Mutual information (MI) is a general measure of statistical dependence with widespread application across the sciences. However, estimating MI between multi-dimensional variables is challenging because the number of samples necessary to converge to an accurate estimate scales unfavorably with dimensionality. In practice, existing techniques can reliably estimate MI in up to tens of dimensions, but fail in higher dimensions, where sufficient sample sizes are infeasible. Here, we explore the idea that underlying low-dimensional structure in high-dimensional data can be exploited to faithfully approximate MI in high-dimensional settings with realistic sample sizes. We develop a method that we call latent MI (LMI) approximation, which applies a nonparametric MI estimator to low-dimensional representations learned by a simple, theoretically-motivated model architecture. Using several benchmarks, we show that unlike existing techniques, LMI can approximate MI well for variables with $> 10^3$ dimensions if their dependence structure has low intrinsic dimensionality. Finally, we showcase LMI on two open problems in biology. First, we approximate MI between protein language model (pLM) representations of interacting proteins, and find that pLMs encode non-trivial information about protein-protein interactions. Second, we quantify cell fate information contained in single-cell RNA-seq (scRNA-seq) measurements of hematopoietic stem cells, and find a sharp transition during neutrophil differentiation when fate information captured by scRNA-seq increases dramatically.

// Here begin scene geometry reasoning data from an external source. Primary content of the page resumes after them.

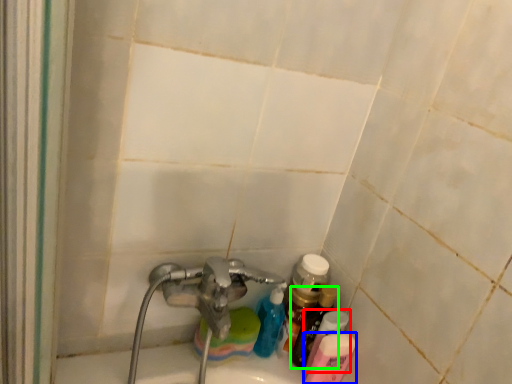
Question: Which is nearer to the toiletry (highlighted by a red box)? toiletry (highlighted by a blue box) or bottle (highlighted by a green box).

Choices:
 (A) toiletry
 (B) bottle

Answer: (A)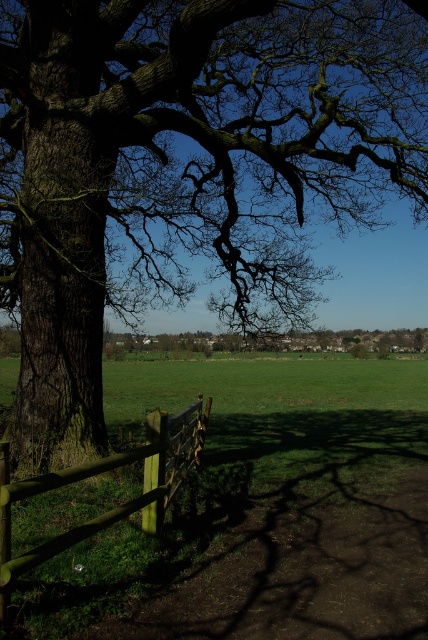
You are standing at the point labeled point (x=184, y=168) in the image. What object is directly in front of you?

The dark brown textured oak tree at left is directly in front of you at point (x=184, y=168).

You are standing at the center of the image and want to walk towards the dark brown textured oak tree at left. In which general direction should you head?

You should head to the left because the dark brown textured oak tree at left is located at point 0.264 on the x axis, which is to the left of the center point at 0.5.

You are standing in the rural area and want to take a photo of the dark brown textured oak tree at left. However, there is a wooden fence at lower left blocking your view. Can you move to the right to get a clear shot without the fence obstructing the tree?

The dark brown textured oak tree at left is in front of the wooden fence at lower left, so moving to the right might still show the tree behind the fence. To get a clear shot without obstruction, you need to position yourself where the fence does not block the view of the tree.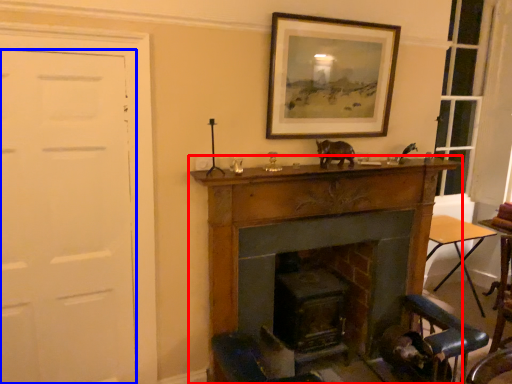
Question: Which point is closer to the camera, fireplace (highlighted by a red box) or door (highlighted by a blue box)?

Choices:
 (A) fireplace
 (B) door

Answer: (B)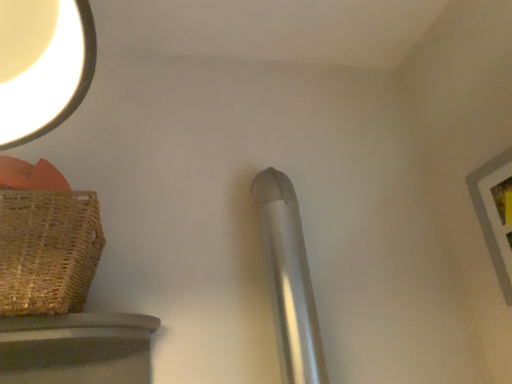
I want to click on silver metallic pipe at center, so pyautogui.click(x=289, y=279).

Are wooden picture frame at upper right and brown woven basket at left making contact?

wooden picture frame at upper right and brown woven basket at left are not in contact.

Is wooden picture frame at upper right located outside brown woven basket at left?

Indeed, wooden picture frame at upper right is completely outside brown woven basket at left.

Find the location of a particular element. The height and width of the screenshot is (384, 512). picture frame that appears behind the brown woven basket at left is located at coordinates (495, 214).

Is brown woven basket at left far away from wooden picture frame at upper right?

No, brown woven basket at left is not far away from wooden picture frame at upper right.

From a real-world perspective, is brown woven basket at left positioned above or below wooden picture frame at upper right?

From a real-world perspective, brown woven basket at left is physically above wooden picture frame at upper right.

Is brown woven basket at left aimed at wooden picture frame at upper right?

No.

How much distance is there between brown woven basket at left and wooden picture frame at upper right?

A distance of 38.35 inches exists between brown woven basket at left and wooden picture frame at upper right.

How different are the orientations of silver metallic pipe at center and brown woven basket at left in degrees?

0.429 degrees.

Between silver metallic pipe at center and brown woven basket at left, which one has less height?

Standing shorter between the two is brown woven basket at left.

Does silver metallic pipe at center lie behind brown woven basket at left?

Yes.

Is silver metallic pipe at center to the left or to the right of brown woven basket at left in the image?

Based on their positions, silver metallic pipe at center is located to the right of brown woven basket at left.

Can you tell me how much wooden picture frame at upper right and silver metallic pipe at center differ in facing direction?

wooden picture frame at upper right and silver metallic pipe at center are facing 90.1 degrees away from each other.

What are the coordinates of `steel that is below the wooden picture frame at upper right (from the image's perspective)` in the screenshot? It's located at (289, 279).

Considering the sizes of wooden picture frame at upper right and silver metallic pipe at center in the image, is wooden picture frame at upper right wider or thinner than silver metallic pipe at center?

In the image, wooden picture frame at upper right appears to be more narrow than silver metallic pipe at center.

Looking at the image, does wooden picture frame at upper right seem bigger or smaller compared to silver metallic pipe at center?

wooden picture frame at upper right is smaller than silver metallic pipe at center.

Based on the photo, what's the angular difference between brown woven basket at left and silver metallic pipe at center's facing directions?

There is a 0.429-degree angle between the facing directions of brown woven basket at left and silver metallic pipe at center.

Considering the relative sizes of brown woven basket at left and silver metallic pipe at center in the image provided, is brown woven basket at left wider than silver metallic pipe at center?

Yes, brown woven basket at left is wider than silver metallic pipe at center.

Is brown woven basket at left positioned before silver metallic pipe at center?

Yes, the depth of brown woven basket at left is less than that of silver metallic pipe at center.

From the image's perspective, between brown woven basket at left and silver metallic pipe at center, who is located below?

From the image's view, silver metallic pipe at center is below.

Could you tell me if silver metallic pipe at center is facing wooden picture frame at upper right?

No, silver metallic pipe at center is not oriented towards wooden picture frame at upper right.

Is silver metallic pipe at center inside the boundaries of wooden picture frame at upper right, or outside?

silver metallic pipe at center is not inside wooden picture frame at upper right, it's outside.

Locate an element on the screen. The image size is (512, 384). picture frame that appears above the silver metallic pipe at center (from the image's perspective) is located at coordinates pos(495,214).

Considering the positions of points (265, 174) and (494, 240), is point (265, 174) closer to camera compared to point (494, 240)?

That is False.

Where is `basket in front of the wooden picture frame at upper right`? This screenshot has height=384, width=512. basket in front of the wooden picture frame at upper right is located at coordinates (48, 250).

Find the location of a particular element. This screenshot has height=384, width=512. picture frame behind the brown woven basket at left is located at coordinates (495, 214).

Looking at the image, which one is located further to brown woven basket at left, wooden picture frame at upper right or silver metallic pipe at center?

wooden picture frame at upper right lies further to brown woven basket at left than the other object.

Considering their positions, is wooden picture frame at upper right positioned further to silver metallic pipe at center than brown woven basket at left?

Based on the image, wooden picture frame at upper right appears to be further to silver metallic pipe at center.

Which object lies further to the anchor point silver metallic pipe at center, brown woven basket at left or wooden picture frame at upper right?

The object further to silver metallic pipe at center is wooden picture frame at upper right.

Estimate the real-world distances between objects in this image. Which object is closer to wooden picture frame at upper right, brown woven basket at left or silver metallic pipe at center?

The object closer to wooden picture frame at upper right is silver metallic pipe at center.

Based on their spatial positions, is silver metallic pipe at center or wooden picture frame at upper right closer to brown woven basket at left?

silver metallic pipe at center is closer to brown woven basket at left.

From the image, which object appears to be nearer to wooden picture frame at upper right, silver metallic pipe at center or brown woven basket at left?

silver metallic pipe at center lies closer to wooden picture frame at upper right than the other object.

Locate an element on the screen. This screenshot has width=512, height=384. steel between brown woven basket at left and wooden picture frame at upper right from left to right is located at coordinates (289, 279).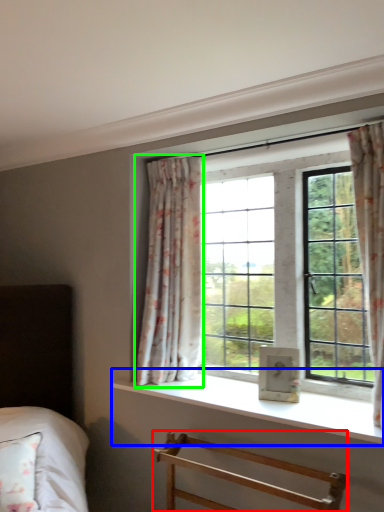
Question: Based on their relative distances, which object is nearer to furniture (highlighted by a red box)? Choose from window sill (highlighted by a blue box) and curtain (highlighted by a green box).

Choices:
 (A) window sill
 (B) curtain

Answer: (A)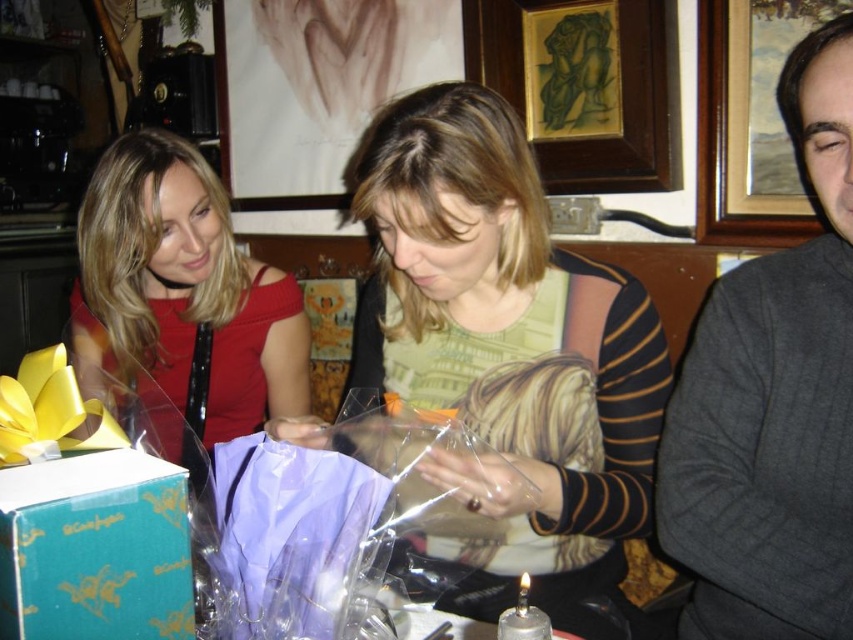
Does matte green sweater at center have a greater height compared to matte red dress at left?

Yes.

Find the location of `matte green sweater at center`. matte green sweater at center is located at coordinates (506, 337).

Based on the photo, which is below, matte green sweater at center or gray textured sweater at right?

matte green sweater at center is below.

Is point (492, 221) more distant than point (779, 106)?

No, it is in front of (779, 106).

Locate an element on the screen. This screenshot has height=640, width=853. matte green sweater at center is located at coordinates (506, 337).

Can you confirm if gray textured sweater at right is positioned to the left of purple satin shirt at center?

In fact, gray textured sweater at right is to the right of purple satin shirt at center.

Measure the distance from gray textured sweater at right to purple satin shirt at center.

A distance of 20.33 inches exists between gray textured sweater at right and purple satin shirt at center.

Is point (849, 444) positioned behind point (360, 548)?

Yes, point (849, 444) is behind point (360, 548).

The image size is (853, 640). Identify the location of gray textured sweater at right. (773, 403).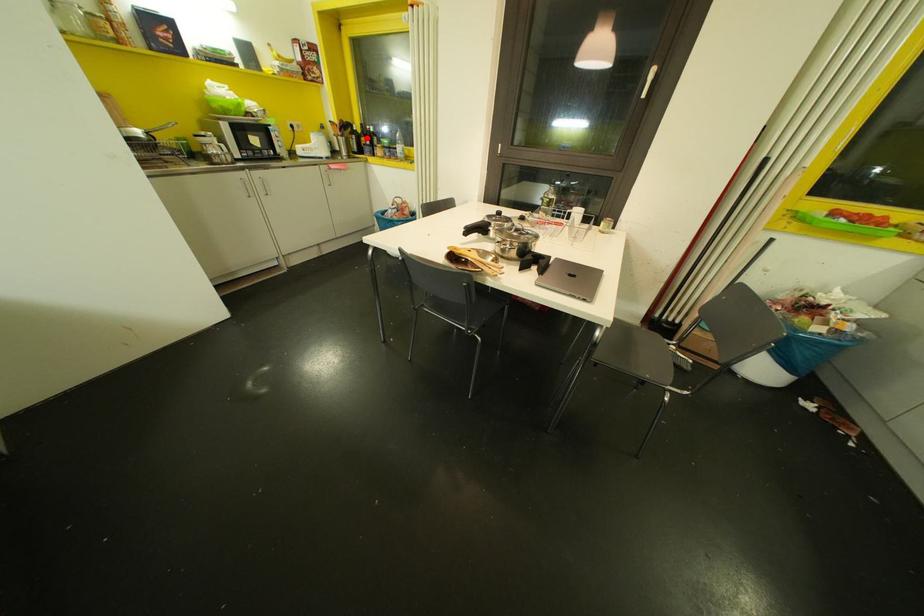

翻译：互信息（MI）是一种广泛应用于各科学领域的统计依赖性通用度量。然而，估计多维变量间的互信息具有挑战性，因为收敛到准确估计所需的样本数量随维度增加而呈不利增长。在实践中，现有技术可可靠估计维度在数十以内的互信息，但在更高维度下会失效——因为所需样本规模在实际中无法实现。本文探讨的核心思想是：通过利用高维数据中潜在的低维结构，可以在实际样本量条件下实现对高维场景中互信息的可靠近似。我们提出了一种称为潜在互信息（LMI）近似的方法，该方法将非参数互信息估计器应用于通过理论驱动的简单模型架构学习得到的低维表示。通过多个基准测试，我们证明：与现有技术不同，当变量的依赖结构具有低本征维度时，LMI能对维度超过 $10^3$ 的变量实现良好的互信息近似。最后，我们在两个生物学开放问题上展示了LMI的应用价值。首先，我们近似了相互作用蛋白质的蛋白质语言模型（pLM）表示之间的互信息，发现pLM编码了关于蛋白质-蛋白质相互作用的非平凡信息。其次，我们量化了造血干细胞单细胞RNA测序（scRNA-seq）数据中包含的细胞命运信息，发现当中性粒细胞分化过程中scRNA-seq捕获的命运信息急剧增加时，存在一个明显的转变阶段。